## start Document segment

# What's the most rare or uncommon duck you have shot?



## beachbumm (Aug 15, 2005)

Mine is the leucistic spoony I shot last season


----------



## Rack Ranch (May 25, 2004)

There you go, hunting in the park again...LOL

Nothing rare for me except bands..not that rare I guess


----------



## Dukman (Sep 21, 2007)

You identified that bird on the wing?


----------



## aTm08 (Dec 30, 2011)

gadwal x spoony hybrid


----------



## golfpro02 (Jun 15, 2006)

*not all that uncommon, but he's the only one I've ever seen*

From New Years Day 2011


----------



## Southern Solutions (Aug 1, 2012)

Got my cinnamon two years ago in POC.


----------



## Logan (Aug 7, 2009)

14 yr old snow banded in cape Simpson Alaska. Killed in in the sw of Houston vacinity....go check out that flight path! 

Guys from fish and wildlife asked for pics of the band on the bird as proof haha


----------



## Mr. Saltwater (Oct 5, 2012)

Most uncommon was a Barrows Goldeneye but the most memorable was a beautiful Cinnamon Teal drake with my last shell to finish off my limit.


----------



## Mason m (Aug 7, 2011)

(2) Barrows golden eye both were hens shot at different times a couple years apart 
Banded Black duck shot 18 days after it was banded in Seadrift!


----------



## fishingcowboy (May 19, 2009)

A old squaw young drake my cousin shot in east bay last year


----------



## Mojo281 (Sep 7, 2006)

A handful of Cinnamons... I did pass on a Eurasian Wigeon one of my first years of waterfowling bc I couldn't identify it before shooting, decoyed with a group of 20-30 American Wigeon. Ole ethics bit me in the butt on that one!!


----------



## beachbumm (Aug 15, 2005)

Man I bet that one took a chunk out of you not a bite mojo!!


----------



## artys_only (Mar 29, 2005)

*King eider , old squaw , Eurasian wigeon*

Shot all in one year on Lake Huron in Michigan .also shot banded money ducks 3 of them , one had a $300 reward it had a tracking monitor on its back .

Still want to go to Argentina !:bounce:


----------



## txsmith1 (Feb 13, 2012)

artys only said:


> Shot all in one year on Lake Huron in Michigan .also shot banded money ducks 3 of them , one had a $300 reward it had a tracking monitor on its back .
> 
> Still want to go to Argentina !:bounce:


Got me beat!

Hooded merganser for me. Posted this pic awhile back...


----------



## JFolm (Apr 22, 2012)

## end Document segment

## Exercise tasks
1) Transcribe the part of the duck-hunting thread starting with "A old squaw" and going on through "on that one!!".
2) Summarize the duck-hunting thread in two sentences.
3) Resume the thread on rare and uncommon ducks from the point where it stops.

## start Information provided

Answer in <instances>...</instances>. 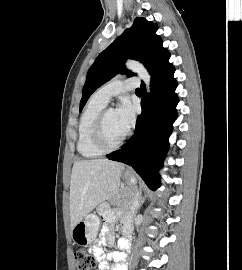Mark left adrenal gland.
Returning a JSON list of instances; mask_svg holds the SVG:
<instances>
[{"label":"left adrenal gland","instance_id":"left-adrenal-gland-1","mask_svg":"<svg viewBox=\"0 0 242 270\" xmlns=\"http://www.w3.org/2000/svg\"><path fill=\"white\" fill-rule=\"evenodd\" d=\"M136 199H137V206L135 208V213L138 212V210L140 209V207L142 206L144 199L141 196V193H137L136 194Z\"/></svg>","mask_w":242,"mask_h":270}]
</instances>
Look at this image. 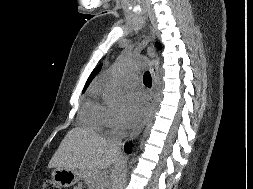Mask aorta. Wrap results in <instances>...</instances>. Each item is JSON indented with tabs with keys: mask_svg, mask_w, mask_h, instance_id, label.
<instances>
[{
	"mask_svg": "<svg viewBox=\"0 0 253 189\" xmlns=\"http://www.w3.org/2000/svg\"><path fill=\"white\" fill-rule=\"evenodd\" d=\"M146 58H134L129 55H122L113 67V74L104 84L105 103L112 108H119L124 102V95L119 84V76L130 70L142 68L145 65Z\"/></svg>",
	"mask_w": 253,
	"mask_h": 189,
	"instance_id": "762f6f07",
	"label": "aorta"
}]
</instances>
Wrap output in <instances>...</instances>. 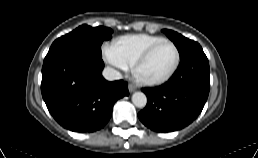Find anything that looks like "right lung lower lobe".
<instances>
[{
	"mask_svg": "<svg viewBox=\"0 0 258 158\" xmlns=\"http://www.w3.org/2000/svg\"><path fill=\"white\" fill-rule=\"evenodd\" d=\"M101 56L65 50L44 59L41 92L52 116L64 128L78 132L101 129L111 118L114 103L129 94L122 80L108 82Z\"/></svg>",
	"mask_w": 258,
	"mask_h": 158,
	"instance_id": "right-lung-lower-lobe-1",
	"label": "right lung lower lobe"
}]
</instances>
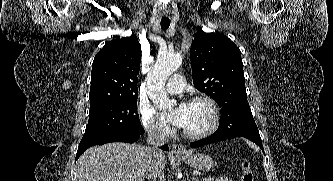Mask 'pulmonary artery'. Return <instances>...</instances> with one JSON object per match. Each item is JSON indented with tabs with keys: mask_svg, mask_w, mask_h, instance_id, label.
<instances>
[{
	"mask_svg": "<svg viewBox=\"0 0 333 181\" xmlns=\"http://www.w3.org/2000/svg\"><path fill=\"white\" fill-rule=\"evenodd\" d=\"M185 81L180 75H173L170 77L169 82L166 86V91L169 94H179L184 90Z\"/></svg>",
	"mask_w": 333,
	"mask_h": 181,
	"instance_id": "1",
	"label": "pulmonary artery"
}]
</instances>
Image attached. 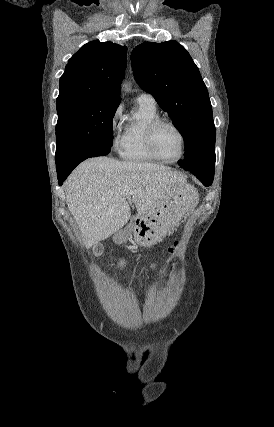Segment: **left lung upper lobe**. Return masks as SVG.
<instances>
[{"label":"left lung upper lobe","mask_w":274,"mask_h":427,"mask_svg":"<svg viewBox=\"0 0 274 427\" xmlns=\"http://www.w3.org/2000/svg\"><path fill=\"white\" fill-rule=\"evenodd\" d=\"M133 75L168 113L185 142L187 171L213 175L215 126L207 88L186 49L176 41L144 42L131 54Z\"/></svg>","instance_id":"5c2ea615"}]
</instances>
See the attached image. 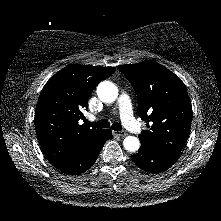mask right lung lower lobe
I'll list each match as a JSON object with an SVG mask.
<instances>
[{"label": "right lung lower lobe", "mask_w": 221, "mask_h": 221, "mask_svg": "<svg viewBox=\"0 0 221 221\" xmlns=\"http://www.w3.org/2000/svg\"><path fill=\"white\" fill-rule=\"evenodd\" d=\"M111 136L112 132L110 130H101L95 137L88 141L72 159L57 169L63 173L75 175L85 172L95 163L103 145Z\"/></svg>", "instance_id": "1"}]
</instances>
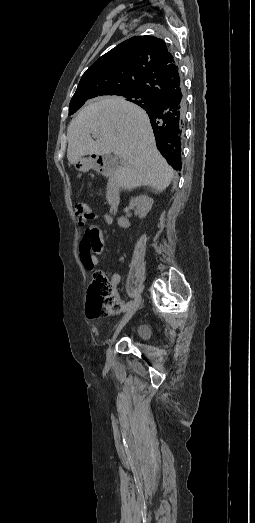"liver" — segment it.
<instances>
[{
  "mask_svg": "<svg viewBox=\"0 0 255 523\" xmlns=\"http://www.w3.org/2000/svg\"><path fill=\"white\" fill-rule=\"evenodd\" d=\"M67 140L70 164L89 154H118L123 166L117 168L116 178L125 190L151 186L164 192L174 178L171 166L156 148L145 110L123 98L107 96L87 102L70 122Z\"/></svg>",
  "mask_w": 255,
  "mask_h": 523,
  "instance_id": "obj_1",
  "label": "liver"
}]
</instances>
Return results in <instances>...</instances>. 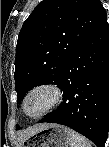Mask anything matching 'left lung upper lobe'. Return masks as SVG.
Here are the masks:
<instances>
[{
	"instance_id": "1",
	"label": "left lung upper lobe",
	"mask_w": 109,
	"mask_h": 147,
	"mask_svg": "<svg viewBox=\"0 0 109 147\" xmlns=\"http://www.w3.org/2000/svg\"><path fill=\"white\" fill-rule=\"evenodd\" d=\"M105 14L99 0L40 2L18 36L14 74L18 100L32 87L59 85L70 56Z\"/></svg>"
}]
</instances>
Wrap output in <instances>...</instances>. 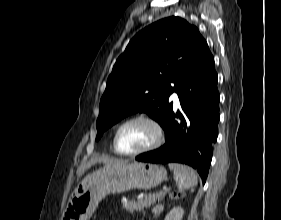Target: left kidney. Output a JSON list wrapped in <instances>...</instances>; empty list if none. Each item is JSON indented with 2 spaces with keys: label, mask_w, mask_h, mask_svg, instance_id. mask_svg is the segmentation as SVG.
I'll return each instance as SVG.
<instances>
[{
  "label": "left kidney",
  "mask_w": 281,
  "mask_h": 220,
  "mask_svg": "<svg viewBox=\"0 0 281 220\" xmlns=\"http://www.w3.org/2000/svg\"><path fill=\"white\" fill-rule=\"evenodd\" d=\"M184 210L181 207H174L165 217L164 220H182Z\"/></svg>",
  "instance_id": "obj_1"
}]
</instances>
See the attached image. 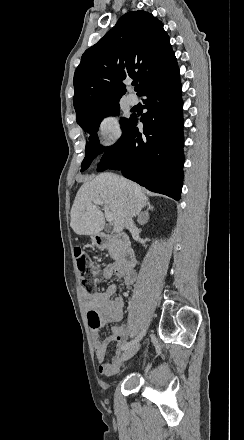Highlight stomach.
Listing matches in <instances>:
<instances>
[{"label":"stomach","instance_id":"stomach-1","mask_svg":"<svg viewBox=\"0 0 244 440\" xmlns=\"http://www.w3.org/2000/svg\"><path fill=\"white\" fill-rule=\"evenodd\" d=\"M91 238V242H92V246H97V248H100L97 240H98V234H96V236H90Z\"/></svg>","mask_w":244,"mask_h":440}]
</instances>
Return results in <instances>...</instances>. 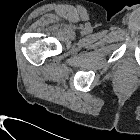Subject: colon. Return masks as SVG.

## end Information provided

## Response list
1)
A old squaw young drake my cousin shot in east bay last year


----------



## Mojo281 (Sep 7, 2006)

A handful of Cinnamons... I did pass on a Eurasian Wigeon one of my first years of waterfowling bc I couldn't identify it before shooting, decoyed with a group of 20-30 American Wigeon. Ole ethics bit me in the butt on that one!!

2) Forum members name the rarest or most uncommon ducks they have shot, among them a leucistic spoony, a gadwall and spoony hybrid, cinnamon teal, Barrow's goldeneye, an old squaw, a king eider, a Eurasian wigeon and a hooded merganser. Several also mention banded birds, including a snow banded at Cape Simpson, Alaska and a duck carrying a $300 reward and a tracking monitor.

3)
The first waterfowl I killed was a hooded merganser lol.


----------



## dang_ol (Jul 14, 2008)

cinnamon teal shot two years ago.


----------



## Hardy776 (Aug 18, 2010)

Nothing rare for me, but my girlfriend shot a banded redhead on her first duck hunt as her first duck.


----------



## AlvinDucksUnlimited (Jun 7, 2006)

*Old squaw*

I also shot and an Old Squaw in Freeport about 6 years ago.


----------



## Spec-Rig.006 (Nov 2, 2007)

I watched my cousin smoke a brown pelican once ... and then he breasted it out and shoved the meat in his pants pockets. TRUE story. Guess where he's from ...


----------



## tokavi (May 6, 2006)

Spec-Rig.006 said:


> I watched my cousin smoke a brown pelican once ... and then he breasted it out and shoved the meat in his pants pockets. TRUE story. Guess where he's from ...


My guess is east of the Sabine River and west of the Mississippi River. Everything tastes good in gumbo! LOL


----------



## Spec-Rig.006 (Nov 2, 2007)

tokavi said:


> my guess is east of the sabine river and west of the mississippi river. Everything tastes good in gumbo! Lol


winner ... !


----------



## aquafowlr (May 21, 2004)

Guess mine isn't that rare. Shot an oldsquaw down in Freeport about 20 yrs ago. My dumb butt didn't get it mounted.


----------



## chad (Sep 7, 2006)

Couple of unusaul ducks I bagged... not sure what they are.


----------



## Spec-Rig.006 (Nov 2, 2007)

chad said:


> Couple of unusaul ducks I bagged... not sure what they are.


In Texas ... ?!?!?! Cause that first one looks like a gadwall/greenwing cross with a mallard beak and the second looks like it's from south of a whole bunch of borders.


----------



## Mojo281 (Sep 7, 2006)

chad said:


> Couple of unusaul ducks I bagged... not sure what they are.


Top on is a drake Speckled Teal and bottom is a drake Brazilian Teal... Surely you shot those in Argentina?? Pass shot while dove hunting maybe?? Neither are considered rare in South America.


----------



## gunnut (Aug 3, 2004)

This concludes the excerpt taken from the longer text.